(HOW TO COMPLETE THIS TASK):
From the first line to the last, retype the records exactly and skip the pictures.

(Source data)
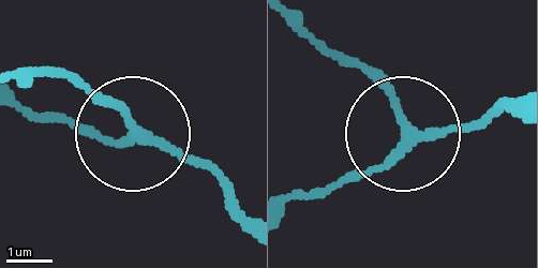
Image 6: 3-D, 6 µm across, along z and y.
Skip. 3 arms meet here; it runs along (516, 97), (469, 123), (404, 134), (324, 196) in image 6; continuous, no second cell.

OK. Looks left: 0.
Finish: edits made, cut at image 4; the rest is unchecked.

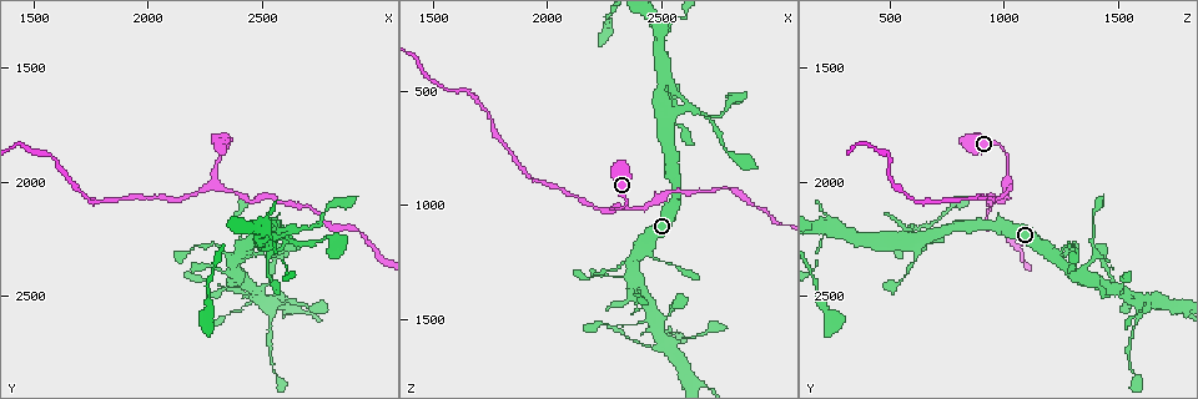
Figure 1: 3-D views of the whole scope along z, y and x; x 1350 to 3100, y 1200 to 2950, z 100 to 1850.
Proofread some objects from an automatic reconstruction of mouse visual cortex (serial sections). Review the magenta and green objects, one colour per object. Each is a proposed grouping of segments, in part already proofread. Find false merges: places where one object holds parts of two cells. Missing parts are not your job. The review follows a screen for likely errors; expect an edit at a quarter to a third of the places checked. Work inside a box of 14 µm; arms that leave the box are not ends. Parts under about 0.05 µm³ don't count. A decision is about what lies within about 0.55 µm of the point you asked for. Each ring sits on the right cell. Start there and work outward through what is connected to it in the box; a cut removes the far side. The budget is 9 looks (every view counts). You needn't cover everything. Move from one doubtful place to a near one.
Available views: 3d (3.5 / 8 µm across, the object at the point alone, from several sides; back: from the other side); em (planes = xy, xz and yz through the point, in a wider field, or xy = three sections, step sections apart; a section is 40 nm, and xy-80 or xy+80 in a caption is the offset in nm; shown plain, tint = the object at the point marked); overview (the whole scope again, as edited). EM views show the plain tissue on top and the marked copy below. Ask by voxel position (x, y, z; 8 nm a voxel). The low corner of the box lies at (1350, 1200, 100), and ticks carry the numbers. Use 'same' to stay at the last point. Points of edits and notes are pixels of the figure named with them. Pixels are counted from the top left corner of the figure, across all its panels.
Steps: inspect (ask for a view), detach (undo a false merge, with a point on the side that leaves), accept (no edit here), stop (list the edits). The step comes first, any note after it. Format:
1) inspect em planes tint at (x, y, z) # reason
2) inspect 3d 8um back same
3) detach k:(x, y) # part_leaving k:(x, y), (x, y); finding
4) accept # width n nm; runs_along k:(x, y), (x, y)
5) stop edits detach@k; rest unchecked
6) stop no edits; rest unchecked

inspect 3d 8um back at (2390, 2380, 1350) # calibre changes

(RESULT):
Image 6: 3-D, 6 µm across, along z and y.
Skip. 3 arms meet here; it runs along (516, 97), (469, 123), (404, 134), (324, 196) in image 6; continuous, no second cell.

OK. Looks left: 0.
Finish: edits made, cut at image 4; the rest is unchecked.

Figure 1: 3-D views of the whole scope along z, y and x; x 1350 to 3100, y 1200 to 2950, z 100 to 1850.
Proofread some objects from an automatic reconstruction of mouse visual cortex (serial sections). Review the magenta and green objects, one colour per object. Each is a proposed grouping of segments, in part already proofread. Find false merges: places where one object holds parts of two cells. Missing parts are not your job. The review follows a screen for likely errors; expect an edit at a quarter to a third of the places checked. Work inside a box of 14 µm; arms that leave the box are not ends. Parts under about 0.05 µm³ don't count. A decision is about what lies within about 0.55 µm of the point you asked for. Each ring sits on the right cell. Start there and work outward through what is connected to it in the box; a cut removes the far side. The budget is 9 looks (every view counts). You needn't cover everything. Move from one doubtful place to a near one.
Available views: 3d (3.5 / 8 µm across, the object at the point alone, from several sides; back: from the other side); em (planes = xy, xz and yz through the point, in a wider field, or xy = three sections, step sections apart; a section is 40 nm, and xy-80 or xy+80 in a caption is the offset in nm; shown plain, tint = the object at the point marked); overview (the whole scope again, as edited). EM views show the plain tissue on top and the marked copy below. Ask by voxel position (x, y, z; 8 nm a voxel). The low corner of the box lies at (1350, 1200, 100), and ticks carry the numbers. Use 'same' to stay at the last point. Points of edits and notes are pixels of the figure named with them. Pixels are counted from the top left corner of the figure, across all its panels.
Steps: inspect (ask for a view), detach (undo a false merge, with a point on the side that leaves), accept (no edit here), stop (list the edits). The step comes first, any note after it. Format:
1) inspect em planes tint at (x, y, z) # reason
2) inspect 3d 8um back same
3) detach k:(x, y) # part_leaving k:(x, y), (x, y); finding
4) accept # width n nm; runs_along k:(x, y), (x, y)
5) stop edits detach@k; rest unchecked
6) stop no edits; rest unchecked

inspect 3d 8um back at (2390, 2380, 1350) # calibre changes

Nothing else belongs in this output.